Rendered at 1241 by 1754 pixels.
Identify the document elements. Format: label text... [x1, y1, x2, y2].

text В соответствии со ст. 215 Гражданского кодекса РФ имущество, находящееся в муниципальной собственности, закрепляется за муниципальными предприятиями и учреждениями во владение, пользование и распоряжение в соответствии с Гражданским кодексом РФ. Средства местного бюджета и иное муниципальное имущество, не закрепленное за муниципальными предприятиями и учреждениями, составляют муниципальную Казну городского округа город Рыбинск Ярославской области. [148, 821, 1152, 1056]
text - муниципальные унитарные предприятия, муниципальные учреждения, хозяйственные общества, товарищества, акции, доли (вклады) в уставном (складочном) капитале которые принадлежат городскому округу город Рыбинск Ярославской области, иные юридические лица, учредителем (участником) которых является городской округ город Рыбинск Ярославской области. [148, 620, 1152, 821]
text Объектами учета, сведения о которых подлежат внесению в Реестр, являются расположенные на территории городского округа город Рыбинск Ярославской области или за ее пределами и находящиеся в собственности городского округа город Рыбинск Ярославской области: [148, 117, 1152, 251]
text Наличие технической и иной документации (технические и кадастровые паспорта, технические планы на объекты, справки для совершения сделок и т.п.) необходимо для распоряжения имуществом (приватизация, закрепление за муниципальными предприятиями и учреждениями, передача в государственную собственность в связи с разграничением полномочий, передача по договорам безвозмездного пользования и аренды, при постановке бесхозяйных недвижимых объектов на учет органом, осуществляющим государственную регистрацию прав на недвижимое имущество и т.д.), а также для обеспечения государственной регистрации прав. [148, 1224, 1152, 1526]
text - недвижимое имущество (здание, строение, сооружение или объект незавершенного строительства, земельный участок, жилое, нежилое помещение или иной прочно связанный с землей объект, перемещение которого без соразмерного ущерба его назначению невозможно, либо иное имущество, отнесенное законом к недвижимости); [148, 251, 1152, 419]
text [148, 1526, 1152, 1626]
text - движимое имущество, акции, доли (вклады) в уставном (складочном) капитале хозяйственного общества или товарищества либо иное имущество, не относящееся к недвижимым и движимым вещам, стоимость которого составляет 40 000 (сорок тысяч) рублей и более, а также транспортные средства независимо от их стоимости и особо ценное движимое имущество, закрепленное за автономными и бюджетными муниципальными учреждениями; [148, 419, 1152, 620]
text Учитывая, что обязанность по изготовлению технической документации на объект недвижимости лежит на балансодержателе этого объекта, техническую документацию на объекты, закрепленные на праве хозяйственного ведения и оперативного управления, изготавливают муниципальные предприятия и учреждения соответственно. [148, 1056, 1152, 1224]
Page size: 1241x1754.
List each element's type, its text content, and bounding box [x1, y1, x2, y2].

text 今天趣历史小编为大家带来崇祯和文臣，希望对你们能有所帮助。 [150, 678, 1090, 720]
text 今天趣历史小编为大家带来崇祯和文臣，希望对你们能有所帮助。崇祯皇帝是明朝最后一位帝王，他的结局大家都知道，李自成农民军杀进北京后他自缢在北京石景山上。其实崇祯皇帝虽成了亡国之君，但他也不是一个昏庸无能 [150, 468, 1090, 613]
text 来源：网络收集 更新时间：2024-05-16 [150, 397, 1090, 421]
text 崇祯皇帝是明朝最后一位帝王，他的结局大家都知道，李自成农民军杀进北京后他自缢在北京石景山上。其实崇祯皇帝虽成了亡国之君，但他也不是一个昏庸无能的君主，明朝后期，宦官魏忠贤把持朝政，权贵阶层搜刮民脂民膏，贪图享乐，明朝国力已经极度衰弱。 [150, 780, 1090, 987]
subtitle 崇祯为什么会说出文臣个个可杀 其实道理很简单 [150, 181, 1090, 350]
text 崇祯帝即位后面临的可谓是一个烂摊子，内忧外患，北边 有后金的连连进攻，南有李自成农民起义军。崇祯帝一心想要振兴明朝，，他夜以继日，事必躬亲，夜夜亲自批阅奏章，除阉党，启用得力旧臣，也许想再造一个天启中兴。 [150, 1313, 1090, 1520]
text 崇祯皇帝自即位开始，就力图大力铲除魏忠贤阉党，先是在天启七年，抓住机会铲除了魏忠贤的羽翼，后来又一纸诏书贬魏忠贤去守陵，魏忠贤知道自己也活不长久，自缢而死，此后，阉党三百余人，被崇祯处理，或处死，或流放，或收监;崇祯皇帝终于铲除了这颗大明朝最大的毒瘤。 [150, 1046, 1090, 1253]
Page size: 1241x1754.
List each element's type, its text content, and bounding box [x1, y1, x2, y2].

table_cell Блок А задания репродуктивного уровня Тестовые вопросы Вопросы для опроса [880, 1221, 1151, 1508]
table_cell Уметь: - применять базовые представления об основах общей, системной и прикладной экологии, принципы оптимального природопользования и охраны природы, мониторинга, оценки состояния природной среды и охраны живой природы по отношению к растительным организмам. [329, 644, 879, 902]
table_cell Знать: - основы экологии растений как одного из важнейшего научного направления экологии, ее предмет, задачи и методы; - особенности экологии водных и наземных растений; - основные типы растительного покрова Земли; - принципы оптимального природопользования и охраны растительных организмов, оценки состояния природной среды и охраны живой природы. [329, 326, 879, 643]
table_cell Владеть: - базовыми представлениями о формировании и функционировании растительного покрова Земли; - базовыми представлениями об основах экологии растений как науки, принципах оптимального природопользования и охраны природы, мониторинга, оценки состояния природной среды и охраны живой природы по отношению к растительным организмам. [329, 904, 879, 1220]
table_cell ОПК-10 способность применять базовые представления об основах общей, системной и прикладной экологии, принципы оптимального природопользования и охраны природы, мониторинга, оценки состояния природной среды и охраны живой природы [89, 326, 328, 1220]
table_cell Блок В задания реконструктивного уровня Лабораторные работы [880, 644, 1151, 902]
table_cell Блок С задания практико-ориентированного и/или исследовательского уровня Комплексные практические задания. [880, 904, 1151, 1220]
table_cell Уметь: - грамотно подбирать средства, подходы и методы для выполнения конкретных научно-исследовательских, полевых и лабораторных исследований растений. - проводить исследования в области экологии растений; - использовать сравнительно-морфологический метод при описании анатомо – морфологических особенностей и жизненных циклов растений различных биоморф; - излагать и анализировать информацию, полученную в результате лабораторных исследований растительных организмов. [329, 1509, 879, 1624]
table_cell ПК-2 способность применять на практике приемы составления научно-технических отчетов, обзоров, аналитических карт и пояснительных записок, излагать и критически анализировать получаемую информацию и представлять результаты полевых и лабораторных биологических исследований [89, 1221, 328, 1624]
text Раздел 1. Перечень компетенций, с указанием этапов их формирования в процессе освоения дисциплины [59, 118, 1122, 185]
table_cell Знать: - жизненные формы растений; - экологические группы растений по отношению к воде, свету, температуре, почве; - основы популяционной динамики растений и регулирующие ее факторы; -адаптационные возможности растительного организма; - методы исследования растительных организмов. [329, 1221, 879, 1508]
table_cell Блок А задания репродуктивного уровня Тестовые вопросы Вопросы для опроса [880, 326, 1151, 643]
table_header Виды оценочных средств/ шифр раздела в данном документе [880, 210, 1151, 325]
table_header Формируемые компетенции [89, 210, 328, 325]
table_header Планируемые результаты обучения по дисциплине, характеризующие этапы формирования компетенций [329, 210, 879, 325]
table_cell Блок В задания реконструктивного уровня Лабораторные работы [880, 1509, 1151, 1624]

» **Work request**: Your answer should consist of copies of the lines above that include the string "результаты".

» **Result for this exercise**:
table_cell ПК-2 способность применять на практике приемы составления научно-технических отчетов, обзоров, аналитических карт и пояснительных записок, излагать и критически анализировать получаемую информацию и представлять результаты полевых и лабораторных биологических исследований [89, 1221, 328, 1624]
table_header Планируемые результаты обучения по дисциплине, характеризующие этапы формирования компетенций [329, 210, 879, 325]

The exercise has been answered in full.